The project paid attention also to activities for improvement of the supplier-client relations. The old payments were stretched out according to a socially bearable scheme. Within the work on the project a lot of families, who had previously been illegally joined to the grid, were separated as new subscribers in compliance with the legal requirements. On one hand this improved the relations with the clients, and on the other restored their faith in the company. EVN appointed Romani people to consulting positions working in the neighbourhood. Their obligations are to consult the clients upon comprehending the readings of their electricity meters as well as to carry out information campaigns directed to energy efficiency. Company’s cash desks facilitating payments were opened in the neighbourhood.
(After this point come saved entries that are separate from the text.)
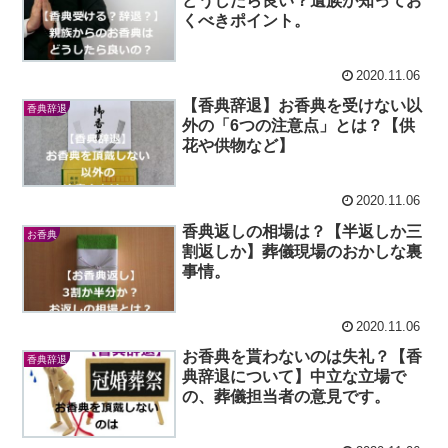
どうしたら良い？遺族が知ってお
くべきポイント。
2020.11.06
【香典辞退】お香典を受けない以
香典辞退
外の「6つの注意点」とは？【供
花や供物など】
2020.11.06
香典返しの相場は？【半返しか三
お香典
割返しか】葬儀現場のおかしな裏
事情。
2020.11.06
お香典を貰わないのは失礼？【香
香典辞退
典辞退について】中立な立場で
の、葬儀担当者の意見です。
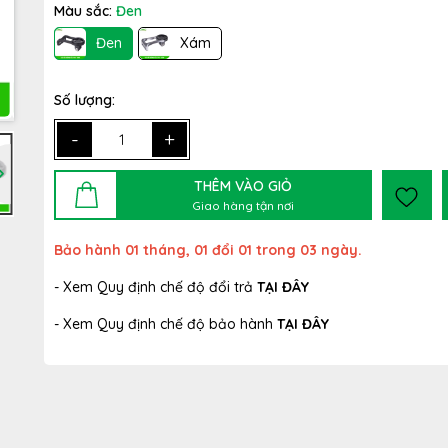
Màu sắc:
Đen
Đen
Xám
Số lượng:
-
+
THÊM VÀO GIỎ
Giao hàng tận nơi
Bảo hành 01 tháng, 01 đổi 01 trong 03 ngày.
- Xem Quy định chế độ đổi trả
TẠI ĐÂY
- Xem Quy định chế độ bảo hành
TẠI ĐÂY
As a result, since 2007 the Roma community in Stolipinovo has started receiving 24-hour electricity supply. About 3 million Euros have been invested in the entire replacement of 185 kilometers of electricity grid, renovation or construction of a total of 17 transformer stations, opening of 4 cash desks on the territory of the neighbourhood, joining 6 400 subscribers to the grid. Success has been achieved, which few believed in before: the collectability in the neighbourhood has been raised from 3% in 2006 to 85% after the fulfillment of the project, and the technological losses decreased from 40% to 5%. The success in Stolipinovo reassured the management of EVN Bulgaria to apply the programme in other Roma-inhabited neighbourhoods on the territory of South Eastern Bulgaria and to ensure electricity supply according to all present-day standards.